* **Problem to solve**:
Word for word, transcribe all of the records.

——

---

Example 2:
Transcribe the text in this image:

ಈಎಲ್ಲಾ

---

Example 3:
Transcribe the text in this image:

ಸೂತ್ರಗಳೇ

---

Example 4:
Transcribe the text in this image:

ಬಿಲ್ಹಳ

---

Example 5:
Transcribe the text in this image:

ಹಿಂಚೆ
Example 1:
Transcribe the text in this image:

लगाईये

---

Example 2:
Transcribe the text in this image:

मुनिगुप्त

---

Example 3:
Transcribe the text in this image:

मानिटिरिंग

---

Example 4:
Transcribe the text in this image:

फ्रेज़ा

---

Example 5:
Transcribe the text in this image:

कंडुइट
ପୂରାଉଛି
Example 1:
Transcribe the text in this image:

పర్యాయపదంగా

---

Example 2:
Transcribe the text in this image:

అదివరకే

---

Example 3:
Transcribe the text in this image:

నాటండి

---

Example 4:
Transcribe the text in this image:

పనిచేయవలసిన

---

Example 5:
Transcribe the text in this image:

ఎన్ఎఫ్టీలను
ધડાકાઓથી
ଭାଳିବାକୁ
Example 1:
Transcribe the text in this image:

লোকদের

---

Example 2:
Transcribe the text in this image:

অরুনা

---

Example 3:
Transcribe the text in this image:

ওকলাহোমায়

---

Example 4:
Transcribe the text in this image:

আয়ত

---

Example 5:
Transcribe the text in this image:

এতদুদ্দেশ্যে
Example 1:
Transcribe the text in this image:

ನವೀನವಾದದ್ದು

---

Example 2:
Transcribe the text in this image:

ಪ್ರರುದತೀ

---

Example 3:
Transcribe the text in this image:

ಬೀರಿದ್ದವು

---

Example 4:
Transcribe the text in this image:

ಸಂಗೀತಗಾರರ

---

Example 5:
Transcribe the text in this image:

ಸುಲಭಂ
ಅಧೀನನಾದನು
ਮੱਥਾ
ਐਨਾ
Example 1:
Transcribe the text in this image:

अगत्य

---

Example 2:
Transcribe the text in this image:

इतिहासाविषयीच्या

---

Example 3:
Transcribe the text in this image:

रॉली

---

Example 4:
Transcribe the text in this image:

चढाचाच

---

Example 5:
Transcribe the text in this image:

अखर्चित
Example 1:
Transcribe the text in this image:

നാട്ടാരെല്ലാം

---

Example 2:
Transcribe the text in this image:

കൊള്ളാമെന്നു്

——

* **Finished task**:
---

Example 2:
Transcribe the text in this image:

ಈಎಲ್ಲಾ

---

Example 3:
Transcribe the text in this image:

ಸೂತ್ರಗಳೇ

---

Example 4:
Transcribe the text in this image:

ಬಿಲ್ಹಳ

---

Example 5:
Transcribe the text in this image:

ಹಿಂಚೆ
Example 1:
Transcribe the text in this image:

लगाईये

---

Example 2:
Transcribe the text in this image:

मुनिगुप्त

---

Example 3:
Transcribe the text in this image:

मानिटिरिंग

---

Example 4:
Transcribe the text in this image:

फ्रेज़ा

---

Example 5:
Transcribe the text in this image:

कंडुइट
ପୂରାଉଛି
Example 1:
Transcribe the text in this image:

పర్యాయపదంగా

---

Example 2:
Transcribe the text in this image:

అదివరకే

---

Example 3:
Transcribe the text in this image:

నాటండి

---

Example 4:
Transcribe the text in this image:

పనిచేయవలసిన

---

Example 5:
Transcribe the text in this image:

ఎన్ఎఫ్టీలను
ધડાકાઓથી
ଭାଳିବାକୁ
Example 1:
Transcribe the text in this image:

লোকদের

---

Example 2:
Transcribe the text in this image:

অরুনা

---

Example 3:
Transcribe the text in this image:

ওকলাহোমায়

---

Example 4:
Transcribe the text in this image:

আয়ত

---

Example 5:
Transcribe the text in this image:

এতদুদ্দেশ্যে
Example 1:
Transcribe the text in this image:

ನವೀನವಾದದ್ದು

---

Example 2:
Transcribe the text in this image:

ಪ್ರರುದತೀ

---

Example 3:
Transcribe the text in this image:

ಬೀರಿದ್ದವು

---

Example 4:
Transcribe the text in this image:

ಸಂಗೀತಗಾರರ

---

Example 5:
Transcribe the text in this image:

ಸುಲಭಂ
ಅಧೀನನಾದನು
ਮੱਥਾ
ਐਨਾ
Example 1:
Transcribe the text in this image:

अगत्य

---

Example 2:
Transcribe the text in this image:

इतिहासाविषयीच्या

---

Example 3:
Transcribe the text in this image:

रॉली

---

Example 4:
Transcribe the text in this image:

चढाचाच

---

Example 5:
Transcribe the text in this image:

अखर्चित
Example 1:
Transcribe the text in this image:

നാട്ടാരെല്ലാം

---

Example 2:
Transcribe the text in this image:

കൊള്ളാമെന്നു്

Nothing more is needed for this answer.